Light still red, I realized I was limiting my Father. I was limiting the amount of healing to be had. I was drawing lines in the sand of who deserves healing and who does not. The conviction made me sweat.

“Who?” I asked out loud, sounding much braver than I felt.

And right then a name of a woman I know was impressed onto my heart. A hot tear rolled down my cheek which tends to happen when I feel God asking me to grow by way of making me more uncomfortable than any stiff neck and achy back could ever feel.

I picked up the phone and I started a voice message to my friend that went something like this: “Hey, it’s me. This is so weird and random, I know. But I’ve been in pain all day and I really don’t like myself when I feel like this, and I was wondering if maybe you aren’t too busy, if you could pray for the pain in my neck and my back to be taken.

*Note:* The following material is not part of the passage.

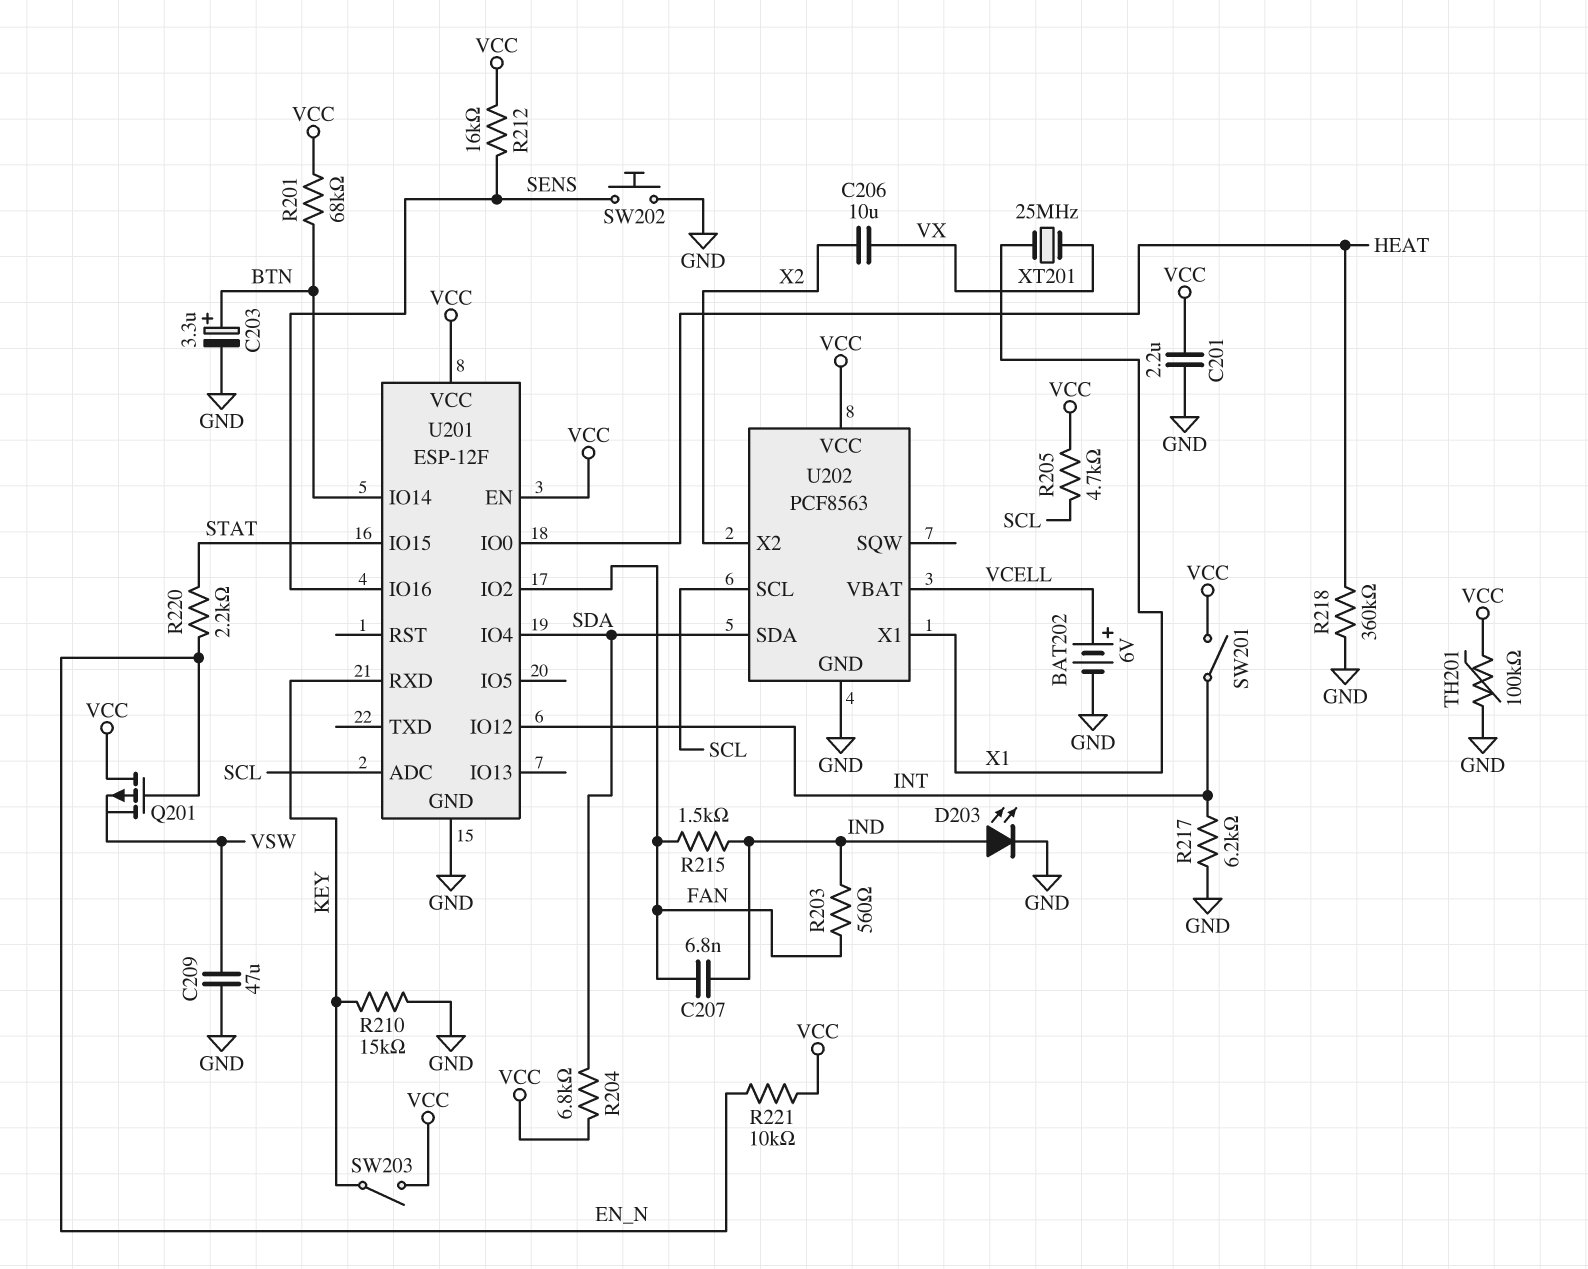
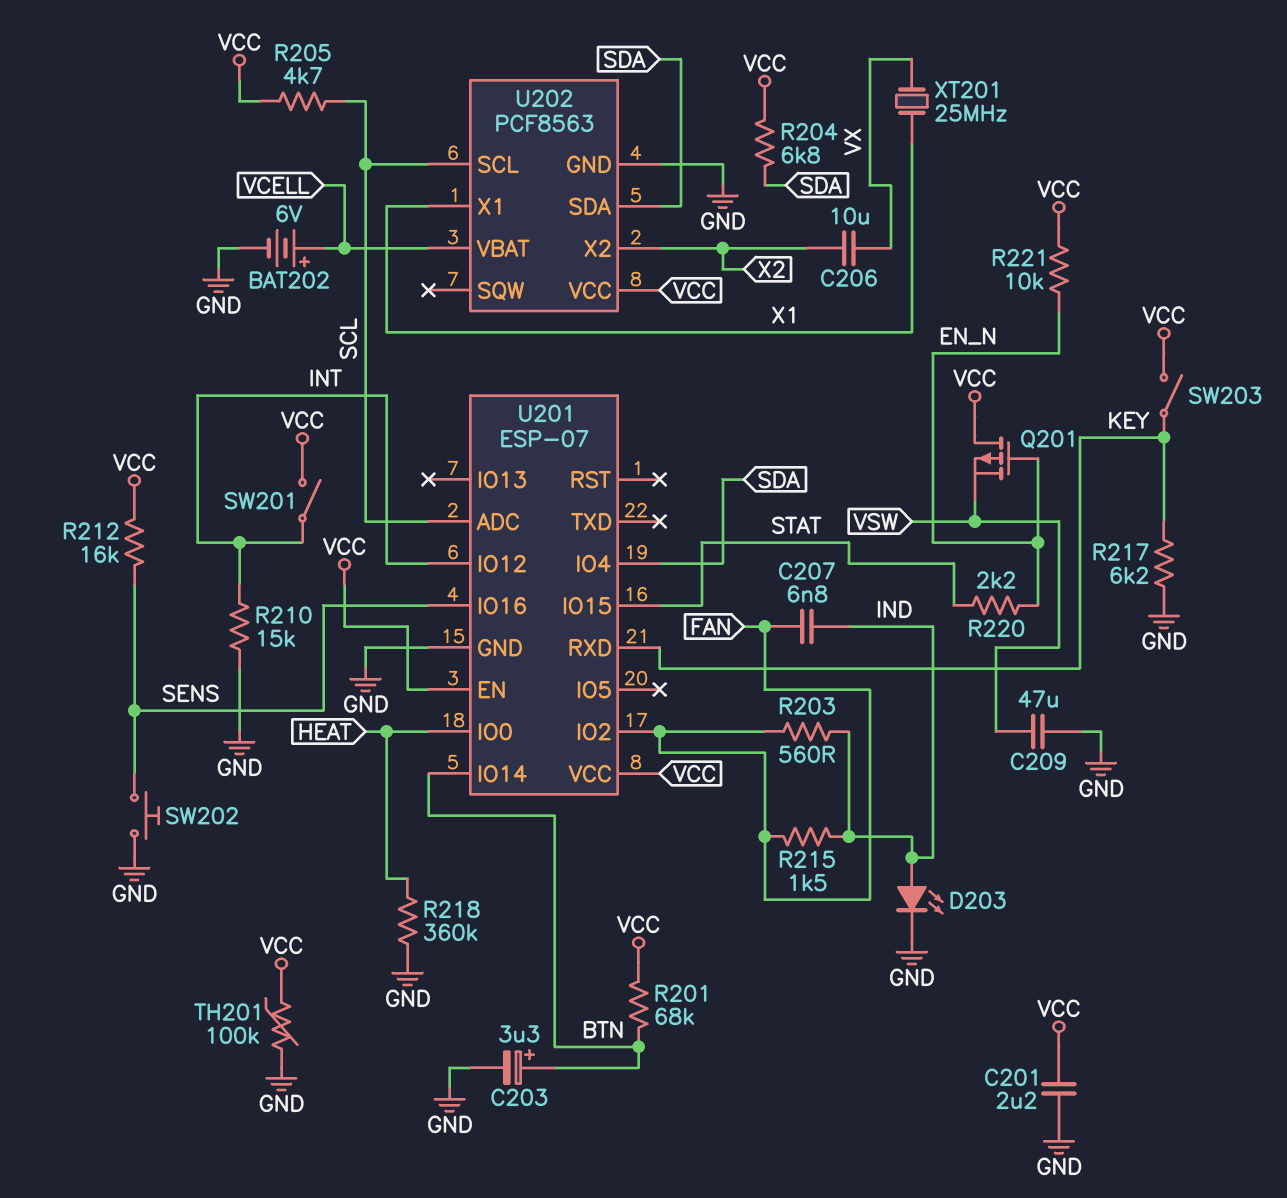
R210: 15k (GND, KEY) -> 15k (GND, INT)
R217: 6.2k (GND, INT) -> 6.2k (GND, KEY)
U201: ESP-12F -> ESP-07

Sorry I’m weird and sorry if this made you feel uncomfortable too, but I asked God who should I ask to pray for me, and He whispered your name.”

The next ten minutes I drove home in silence, awkward silence. Did I really just ask my friend to pray for a stiff neck?

Right as I pulled into the driveway my phone alerted and I saw a voice message pop up from my friend. My thumb hit play and her message was a prayer of healing over my pain and over my heart. She said everything only the Holiest of Spirits would know to say. Another hot tear rolled down my cheek. With my head bowed in the car, sitting in my driveway, I felt a warmth come through my body from the top of my head, flooding down my spine, straight on through the tips of my toes and instantly the pain was gone. All the way gone. This time tears of relief and disbelief that God saw me burst from my eyes as gratitude bubbled up from a place that had been buried deep.

                  I won’t forget that day. I was hurting in a way that was affecting me personally and God saw that, He saw me. God saw that I needed help, but He was teaching me something very valuable. He taught me that even if He chose not to take the pain away that day, that He’s given me community that doesn’t get scared off when I ask them to pray for me. He’s taught me that He doesn’t compare my hard day to someone else’s hard day. He’s taught me that vulnerability with trusted friends deepens relationships and builds trust. But most importantly, He taught me that I don’t need to be in a crisis to ask for help.

                  I know that we are all facing this pandemic together, but that the way we are experiencing it varies greatly from one person to the next. I don’t know what you are walking through today, but I know Someone who does. And if you needed a friendly reminder, let it be known that you are a valued, seen, and loved child of God. He is the Helper. And He will put people on your path that can, will, and want to help. You just need to ask.

Psalm 54:4 | Behold, God is my helper; the Lord is the upholder of my life.